The data:
Segment Open

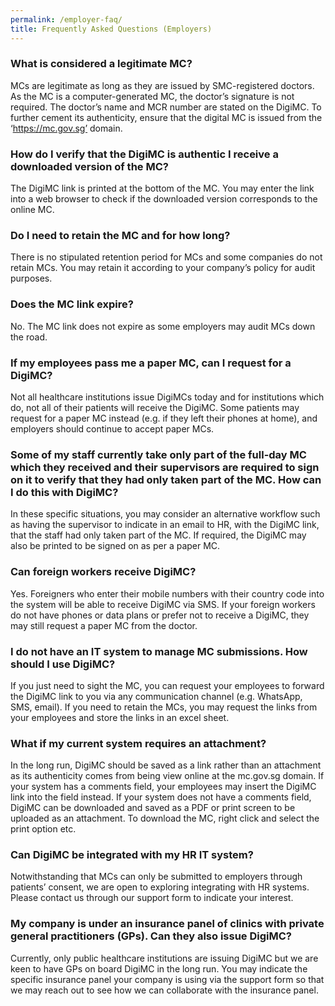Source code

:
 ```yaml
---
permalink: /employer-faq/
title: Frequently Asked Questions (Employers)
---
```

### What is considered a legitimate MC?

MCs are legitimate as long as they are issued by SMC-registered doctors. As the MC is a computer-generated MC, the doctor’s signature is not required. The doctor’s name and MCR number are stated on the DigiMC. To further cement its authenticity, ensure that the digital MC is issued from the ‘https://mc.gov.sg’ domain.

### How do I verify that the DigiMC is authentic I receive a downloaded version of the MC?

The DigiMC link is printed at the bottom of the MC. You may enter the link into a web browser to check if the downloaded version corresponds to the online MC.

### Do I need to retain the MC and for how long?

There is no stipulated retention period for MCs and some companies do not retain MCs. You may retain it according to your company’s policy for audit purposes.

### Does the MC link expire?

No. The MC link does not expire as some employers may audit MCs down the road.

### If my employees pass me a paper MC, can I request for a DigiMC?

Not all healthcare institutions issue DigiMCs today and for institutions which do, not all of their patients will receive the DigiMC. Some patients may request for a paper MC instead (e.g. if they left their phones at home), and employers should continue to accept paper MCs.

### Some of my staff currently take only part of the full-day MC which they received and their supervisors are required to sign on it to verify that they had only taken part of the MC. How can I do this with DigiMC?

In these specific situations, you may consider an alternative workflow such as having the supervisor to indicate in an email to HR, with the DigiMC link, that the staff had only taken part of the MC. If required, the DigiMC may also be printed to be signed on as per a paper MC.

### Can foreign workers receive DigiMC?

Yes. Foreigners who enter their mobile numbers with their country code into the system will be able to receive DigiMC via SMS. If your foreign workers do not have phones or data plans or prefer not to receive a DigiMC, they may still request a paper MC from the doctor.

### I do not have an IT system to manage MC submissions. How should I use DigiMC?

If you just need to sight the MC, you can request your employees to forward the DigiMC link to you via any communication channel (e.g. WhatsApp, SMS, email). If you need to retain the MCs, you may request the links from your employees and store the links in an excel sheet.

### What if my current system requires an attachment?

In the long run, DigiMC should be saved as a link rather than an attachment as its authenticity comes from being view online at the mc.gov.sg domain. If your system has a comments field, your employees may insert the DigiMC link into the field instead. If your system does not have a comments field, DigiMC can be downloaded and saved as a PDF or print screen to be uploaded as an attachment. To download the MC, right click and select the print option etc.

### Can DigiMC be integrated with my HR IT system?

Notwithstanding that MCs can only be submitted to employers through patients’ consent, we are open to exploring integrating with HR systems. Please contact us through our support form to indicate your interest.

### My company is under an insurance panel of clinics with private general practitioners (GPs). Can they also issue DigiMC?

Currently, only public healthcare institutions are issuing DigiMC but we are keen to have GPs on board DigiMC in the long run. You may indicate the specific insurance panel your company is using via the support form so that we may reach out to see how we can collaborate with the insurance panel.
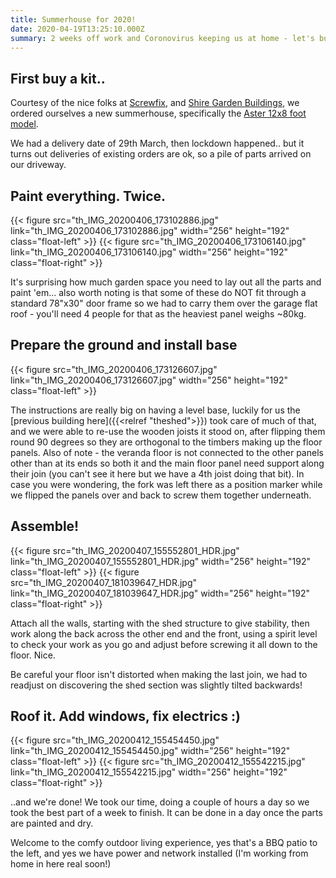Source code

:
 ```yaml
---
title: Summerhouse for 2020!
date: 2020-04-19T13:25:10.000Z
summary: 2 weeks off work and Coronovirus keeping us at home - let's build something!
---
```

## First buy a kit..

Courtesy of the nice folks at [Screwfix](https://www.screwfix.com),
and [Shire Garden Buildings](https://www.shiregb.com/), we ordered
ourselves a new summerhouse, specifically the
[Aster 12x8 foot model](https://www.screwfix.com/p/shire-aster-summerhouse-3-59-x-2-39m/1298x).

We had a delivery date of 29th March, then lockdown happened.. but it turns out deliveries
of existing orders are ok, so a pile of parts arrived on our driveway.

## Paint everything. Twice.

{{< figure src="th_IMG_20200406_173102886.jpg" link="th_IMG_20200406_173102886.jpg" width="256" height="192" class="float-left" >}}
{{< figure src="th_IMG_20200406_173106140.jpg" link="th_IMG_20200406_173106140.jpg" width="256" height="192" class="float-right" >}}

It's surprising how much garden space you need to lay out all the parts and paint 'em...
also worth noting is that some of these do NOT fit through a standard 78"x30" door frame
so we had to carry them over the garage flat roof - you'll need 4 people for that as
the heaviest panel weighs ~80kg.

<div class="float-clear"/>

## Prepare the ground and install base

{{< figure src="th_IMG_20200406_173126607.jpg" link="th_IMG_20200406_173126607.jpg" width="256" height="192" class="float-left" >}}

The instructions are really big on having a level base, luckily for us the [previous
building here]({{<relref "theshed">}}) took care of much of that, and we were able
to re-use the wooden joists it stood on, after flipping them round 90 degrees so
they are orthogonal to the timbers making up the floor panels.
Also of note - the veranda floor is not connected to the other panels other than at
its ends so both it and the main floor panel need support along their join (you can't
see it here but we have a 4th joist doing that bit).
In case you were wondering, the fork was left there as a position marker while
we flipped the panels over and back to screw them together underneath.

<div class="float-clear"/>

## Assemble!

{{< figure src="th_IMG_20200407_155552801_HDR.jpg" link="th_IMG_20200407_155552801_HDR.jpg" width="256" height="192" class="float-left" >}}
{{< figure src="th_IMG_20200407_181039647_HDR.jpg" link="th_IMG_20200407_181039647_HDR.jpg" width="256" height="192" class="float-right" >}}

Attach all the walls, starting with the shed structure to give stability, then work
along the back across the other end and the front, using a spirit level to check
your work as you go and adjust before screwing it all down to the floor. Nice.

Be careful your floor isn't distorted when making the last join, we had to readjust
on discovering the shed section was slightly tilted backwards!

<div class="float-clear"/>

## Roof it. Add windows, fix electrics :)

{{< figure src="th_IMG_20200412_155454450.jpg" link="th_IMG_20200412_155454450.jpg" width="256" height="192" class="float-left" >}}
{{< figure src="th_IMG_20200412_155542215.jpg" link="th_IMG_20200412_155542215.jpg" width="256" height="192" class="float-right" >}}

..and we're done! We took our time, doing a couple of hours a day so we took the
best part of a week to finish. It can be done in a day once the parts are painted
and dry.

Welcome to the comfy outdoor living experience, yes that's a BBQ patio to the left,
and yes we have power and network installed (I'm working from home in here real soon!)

Segment Closed

Only the lines from the one containing "Notwithstanding that MCs" through the one containing "### My company" are to be retyped, both boundary lines included, with no other material.

Result for this task:
Notwithstanding that MCs can only be submitted to employers through patients’ consent, we are open to exploring integrating with HR systems. Please contact us through our support form to indicate your interest.

### My company is under an insurance panel of clinics with private general practitioners (GPs). Can they also issue DigiMC?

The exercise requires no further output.